Scheibler’s Liber sententiarum established his early scholarly fame. Philosophical core sentences are explained there.
Since 1610 he was professor of logic and metaphysics in Gießen and in 1625 he was appointed as superintendent and director of the Archigymnasium in Dortmund.
Father: Ernst Wilhelm Barkhausen, 1801 – 1849, master road builder, built the road from Monschau to Schleiden, married Rosalie Zöpfel, daughter of Monschau District Administrator Zöpfel, in 1835.
May 12, 1839 birth of Alfred Barkhausen.
After the death of both parents, Alfred was taken care of by his grandmother Zöpfel in Monschau in 1844. Her husband, the district administrator, died after two years.
The grandmother raised the little grandson and looked after his education; he became a cloth manufacturer.
In 1866 he came to J.H. Louis Scheibler, his future father-in-law, in the cloth factory in Monschauer Rosenthal (below this house).
In 1869 Albert Zöpfel, brother of Alfred’s mother and son of District Administrator Zöpfel, brought him to Quellenstein in Estonia in his cloth factory.
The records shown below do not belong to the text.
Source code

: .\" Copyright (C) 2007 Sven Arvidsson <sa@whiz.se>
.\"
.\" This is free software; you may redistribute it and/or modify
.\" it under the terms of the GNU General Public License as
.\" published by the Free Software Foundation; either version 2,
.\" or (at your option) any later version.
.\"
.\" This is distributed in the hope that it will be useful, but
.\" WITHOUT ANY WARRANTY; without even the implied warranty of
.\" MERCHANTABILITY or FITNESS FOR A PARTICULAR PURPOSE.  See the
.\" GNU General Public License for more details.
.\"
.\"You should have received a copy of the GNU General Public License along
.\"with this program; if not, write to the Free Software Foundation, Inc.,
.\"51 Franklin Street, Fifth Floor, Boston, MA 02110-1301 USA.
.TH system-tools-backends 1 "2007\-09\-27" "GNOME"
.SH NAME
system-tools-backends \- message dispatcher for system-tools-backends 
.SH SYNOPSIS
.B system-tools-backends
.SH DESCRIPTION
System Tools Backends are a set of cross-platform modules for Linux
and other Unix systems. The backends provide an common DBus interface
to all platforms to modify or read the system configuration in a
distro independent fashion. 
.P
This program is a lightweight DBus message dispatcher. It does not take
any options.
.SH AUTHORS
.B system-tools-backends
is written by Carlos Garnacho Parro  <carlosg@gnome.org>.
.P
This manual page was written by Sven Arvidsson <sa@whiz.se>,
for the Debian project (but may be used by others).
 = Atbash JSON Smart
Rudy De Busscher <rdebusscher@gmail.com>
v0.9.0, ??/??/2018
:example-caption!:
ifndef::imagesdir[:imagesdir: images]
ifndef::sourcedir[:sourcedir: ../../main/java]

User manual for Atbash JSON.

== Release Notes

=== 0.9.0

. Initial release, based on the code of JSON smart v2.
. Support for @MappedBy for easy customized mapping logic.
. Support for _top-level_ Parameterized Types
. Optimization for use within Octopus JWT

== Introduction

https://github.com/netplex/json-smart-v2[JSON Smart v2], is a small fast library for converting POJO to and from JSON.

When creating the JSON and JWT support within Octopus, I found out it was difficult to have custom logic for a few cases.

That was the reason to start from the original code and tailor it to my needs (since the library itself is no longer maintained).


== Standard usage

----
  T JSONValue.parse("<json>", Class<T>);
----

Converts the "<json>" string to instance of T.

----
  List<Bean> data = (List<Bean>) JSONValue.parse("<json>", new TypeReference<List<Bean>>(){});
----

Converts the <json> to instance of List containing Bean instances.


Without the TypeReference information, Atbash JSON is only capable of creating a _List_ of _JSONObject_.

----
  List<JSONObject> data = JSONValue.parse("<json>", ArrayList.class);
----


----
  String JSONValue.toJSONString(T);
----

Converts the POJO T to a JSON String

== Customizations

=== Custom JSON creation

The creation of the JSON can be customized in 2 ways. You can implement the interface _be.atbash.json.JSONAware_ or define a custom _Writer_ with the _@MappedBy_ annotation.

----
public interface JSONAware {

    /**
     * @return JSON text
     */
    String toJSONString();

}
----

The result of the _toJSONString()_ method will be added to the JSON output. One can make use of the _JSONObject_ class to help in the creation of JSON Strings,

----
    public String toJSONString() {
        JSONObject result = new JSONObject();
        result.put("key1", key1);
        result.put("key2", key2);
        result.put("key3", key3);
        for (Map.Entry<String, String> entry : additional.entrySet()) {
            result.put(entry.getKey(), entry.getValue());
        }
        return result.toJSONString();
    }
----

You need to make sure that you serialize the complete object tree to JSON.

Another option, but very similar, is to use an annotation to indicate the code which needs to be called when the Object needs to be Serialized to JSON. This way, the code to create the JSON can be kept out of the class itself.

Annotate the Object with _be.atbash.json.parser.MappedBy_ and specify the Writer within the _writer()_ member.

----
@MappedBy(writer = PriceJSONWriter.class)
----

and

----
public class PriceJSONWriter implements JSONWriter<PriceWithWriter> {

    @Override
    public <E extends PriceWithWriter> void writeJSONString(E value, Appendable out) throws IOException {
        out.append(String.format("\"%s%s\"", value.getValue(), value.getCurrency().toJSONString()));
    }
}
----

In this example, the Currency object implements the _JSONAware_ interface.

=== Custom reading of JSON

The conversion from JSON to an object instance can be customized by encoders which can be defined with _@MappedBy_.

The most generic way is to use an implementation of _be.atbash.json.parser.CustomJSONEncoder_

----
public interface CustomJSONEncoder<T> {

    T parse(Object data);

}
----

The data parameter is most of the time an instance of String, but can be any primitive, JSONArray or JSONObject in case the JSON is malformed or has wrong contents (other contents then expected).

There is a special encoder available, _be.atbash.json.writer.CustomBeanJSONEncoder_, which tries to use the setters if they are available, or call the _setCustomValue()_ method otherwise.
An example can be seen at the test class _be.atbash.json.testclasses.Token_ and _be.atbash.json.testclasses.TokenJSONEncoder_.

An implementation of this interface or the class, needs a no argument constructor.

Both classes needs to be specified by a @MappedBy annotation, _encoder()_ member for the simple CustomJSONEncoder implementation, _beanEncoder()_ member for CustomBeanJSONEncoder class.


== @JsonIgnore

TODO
There he married Emilie Scheibler in 1875.
In 1882, J.H. Louis Scheibler handed over the cloth factory and spinning mill in Rosenthal to his son Emil Scheibler and his son-in-law Alfred Barkhausen.
Alfred Barkhausen and his family moved back to this house in Monschau.
Alfred Barkhausen died on March 5, 1908. His son Ernst Barkhausen (1880-1955), who had worked there for some time, dissolved the company and in 1911 joined Emil Crous, who had moved to Viersen from Monschau a few years earlier and founded a velvet and silk weaving mill.